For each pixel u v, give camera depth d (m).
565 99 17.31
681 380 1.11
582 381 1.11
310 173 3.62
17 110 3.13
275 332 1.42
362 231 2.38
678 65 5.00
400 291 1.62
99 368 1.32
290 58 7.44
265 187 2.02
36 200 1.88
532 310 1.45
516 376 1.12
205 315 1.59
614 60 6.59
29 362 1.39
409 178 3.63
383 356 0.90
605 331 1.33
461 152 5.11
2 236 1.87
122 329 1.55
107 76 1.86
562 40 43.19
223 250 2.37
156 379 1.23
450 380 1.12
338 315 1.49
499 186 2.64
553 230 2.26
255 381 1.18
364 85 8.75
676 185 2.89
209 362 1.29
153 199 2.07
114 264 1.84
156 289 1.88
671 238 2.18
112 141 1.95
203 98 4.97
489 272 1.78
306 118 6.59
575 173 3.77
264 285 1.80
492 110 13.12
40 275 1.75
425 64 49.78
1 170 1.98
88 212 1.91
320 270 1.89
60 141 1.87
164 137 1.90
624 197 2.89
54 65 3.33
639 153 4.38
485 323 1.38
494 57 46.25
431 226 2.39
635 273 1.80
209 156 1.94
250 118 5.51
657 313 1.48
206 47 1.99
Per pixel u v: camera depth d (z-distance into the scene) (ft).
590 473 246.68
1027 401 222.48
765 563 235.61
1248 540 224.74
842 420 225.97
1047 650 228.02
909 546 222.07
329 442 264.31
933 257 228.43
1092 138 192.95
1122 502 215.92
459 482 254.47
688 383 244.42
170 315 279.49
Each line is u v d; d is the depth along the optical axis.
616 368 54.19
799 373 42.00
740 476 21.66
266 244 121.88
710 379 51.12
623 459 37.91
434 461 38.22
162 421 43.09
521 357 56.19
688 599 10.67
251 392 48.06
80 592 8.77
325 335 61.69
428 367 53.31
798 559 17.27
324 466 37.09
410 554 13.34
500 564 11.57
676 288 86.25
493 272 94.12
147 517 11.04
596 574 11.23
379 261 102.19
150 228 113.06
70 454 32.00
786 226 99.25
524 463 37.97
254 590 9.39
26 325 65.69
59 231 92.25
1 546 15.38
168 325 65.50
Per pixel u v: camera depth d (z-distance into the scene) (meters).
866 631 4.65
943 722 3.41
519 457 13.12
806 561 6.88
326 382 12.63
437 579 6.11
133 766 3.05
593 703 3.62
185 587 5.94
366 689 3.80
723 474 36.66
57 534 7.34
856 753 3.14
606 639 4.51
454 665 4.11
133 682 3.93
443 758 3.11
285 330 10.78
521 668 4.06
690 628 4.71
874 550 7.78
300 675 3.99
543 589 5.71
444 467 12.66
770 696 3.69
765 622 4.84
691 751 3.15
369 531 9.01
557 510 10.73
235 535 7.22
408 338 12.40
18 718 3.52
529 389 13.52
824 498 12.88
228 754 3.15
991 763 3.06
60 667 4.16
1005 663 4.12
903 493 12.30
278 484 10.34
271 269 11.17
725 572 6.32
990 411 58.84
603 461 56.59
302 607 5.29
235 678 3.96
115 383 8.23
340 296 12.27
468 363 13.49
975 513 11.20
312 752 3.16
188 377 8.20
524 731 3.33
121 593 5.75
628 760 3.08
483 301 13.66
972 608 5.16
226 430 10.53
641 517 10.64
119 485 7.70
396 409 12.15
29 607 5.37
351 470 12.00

________________________________________

Task objective: Considering only the material above, set down every line from the one with "409 178 3.63" to the one with "657 313 1.48", inclusive, exactly as written.

Solved exercise:
409 178 3.63
383 356 0.90
605 331 1.33
461 152 5.11
2 236 1.87
122 329 1.55
107 76 1.86
562 40 43.19
223 250 2.37
156 379 1.23
450 380 1.12
338 315 1.49
499 186 2.64
553 230 2.26
255 381 1.18
364 85 8.75
676 185 2.89
209 362 1.29
153 199 2.07
114 264 1.84
156 289 1.88
671 238 2.18
112 141 1.95
203 98 4.97
489 272 1.78
306 118 6.59
575 173 3.77
264 285 1.80
492 110 13.12
40 275 1.75
425 64 49.78
1 170 1.98
88 212 1.91
320 270 1.89
60 141 1.87
164 137 1.90
624 197 2.89
54 65 3.33
639 153 4.38
485 323 1.38
494 57 46.25
431 226 2.39
635 273 1.80
209 156 1.94
250 118 5.51
657 313 1.48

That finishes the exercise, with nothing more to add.